Quantifying biofilm response to UV-C light by side-emitting optical fibers and RNA sequencing analysis

The robust establishment of biofilm on surfaces in water systems poses risks to industry and human health, yet their removal is challenging owing to their high tolerance towards conventional chemical strategies. Germicidal UV-C irradiation from LEDs presents new opportunities for inhibiting biofilm on surfaces. By connecting to side-emitting optical fibers, UV-C light could be distributed to any shapes of designed geometries (i.e., curved plumbing fixtures). However, the application of UV-C exposure for biofilm inhibition necessitate knowledge of 1) biofilm growth rates relative to UV-C intensity; and 2) mechanism of microbial response to varying intensities of UV-C stress.
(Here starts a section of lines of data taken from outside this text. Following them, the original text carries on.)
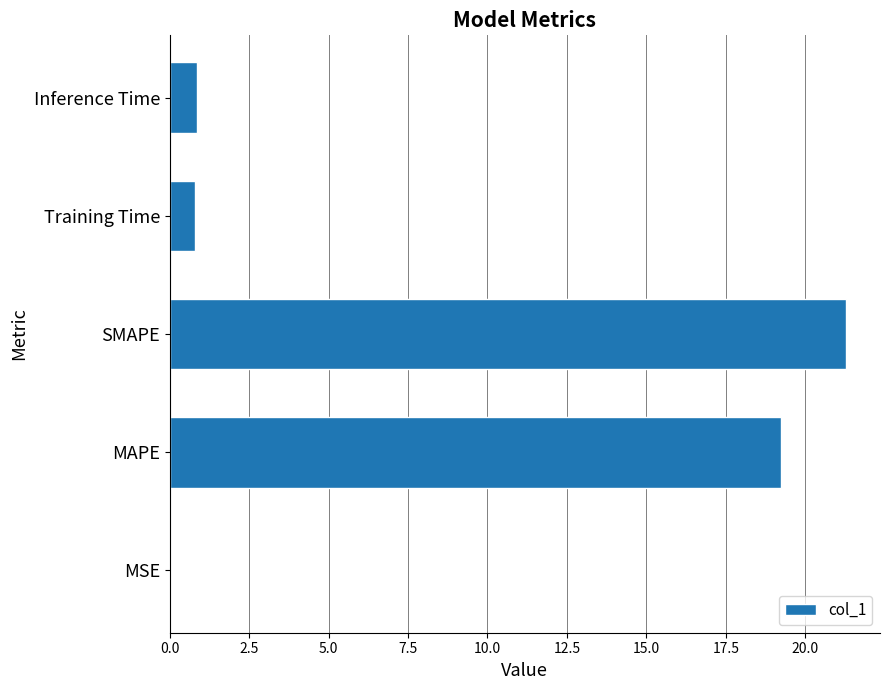

True or false: the data shows 0.0 at MSE.

True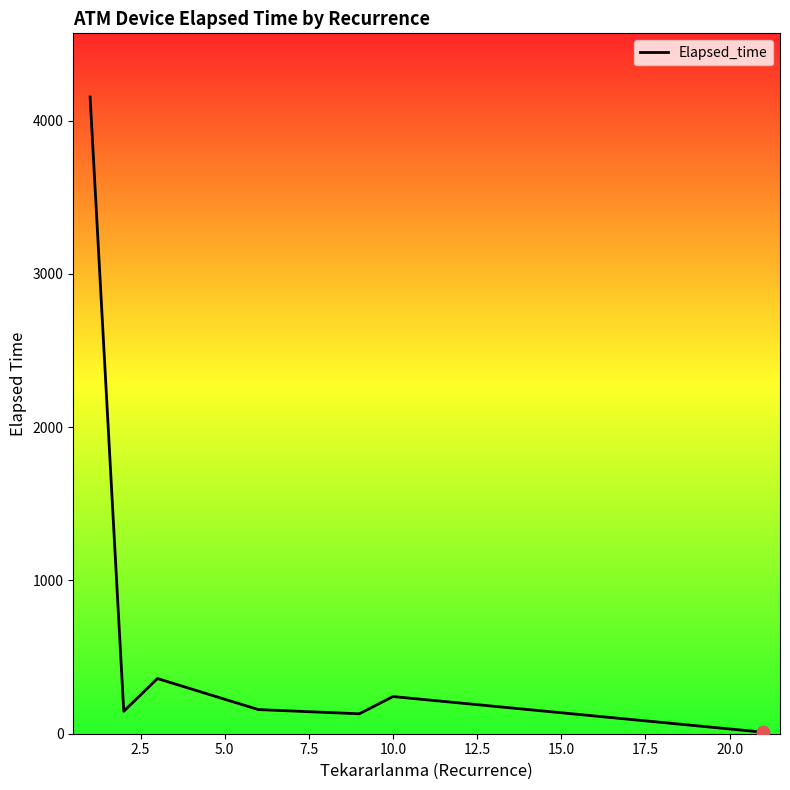

How many interior local valleys (lower than both neighbors) does the data have?

2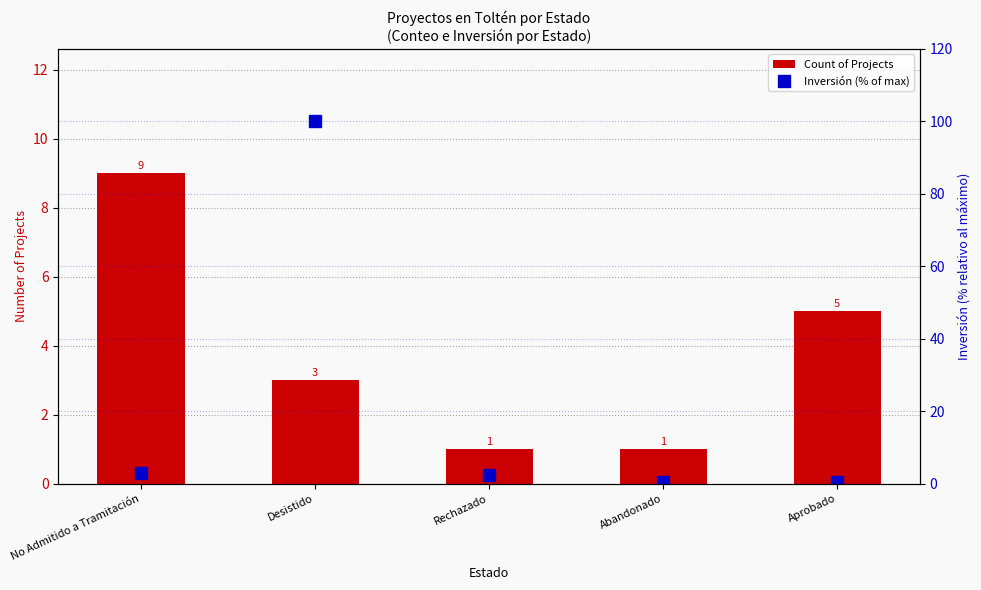

What is the spread (max minus min) of values at No Admitido a Tramitación?

6.1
Herein we created a continuous UV-C gradience from excessive UV-C intensity to zero intensity in single 50-cm reactor corresponds to the attenuation from optical fibers. Surface biovolume obtained from optical conference tomography was directly linked to light intensity. Biofilm formation gets inhibited inside the reactor along the length of optical fiber, until the UV-C intensity drops to 5-10 μW/cm², where biofilm start expending. Biofilm samples collected from area continuously irradiated by high, moderate, low and zero UV-C intensities was analyzed by RNA sequencing. We found that over-excessive UV-C intensities inhibit functional genes expression related to protection compared to dark control. Level of gene depression was lower but follows a similar trend as the UV-C intensity decreases as long as its above 5-10 μW/cm². However, biofilms behave unique survival strategies at places where inhibition failed with relatively lower UV-C stress. During the situation with non-lethal UV-C exposure, biofilm generates more EPS for protection and UV-C shielding; the persister cell-related and SOS response-related genes are overexpressed to defend the stress. Limiting amount of reactive oxygen species from UV-C exposure leads to significantly higher oxidative stress resistance. Meanwhile, bacteria perform higher mobility to pay extra effort for surface attachment. These results imply the importance of maintaining enough UV-C exposure onto surface for microbial control in many scenarios.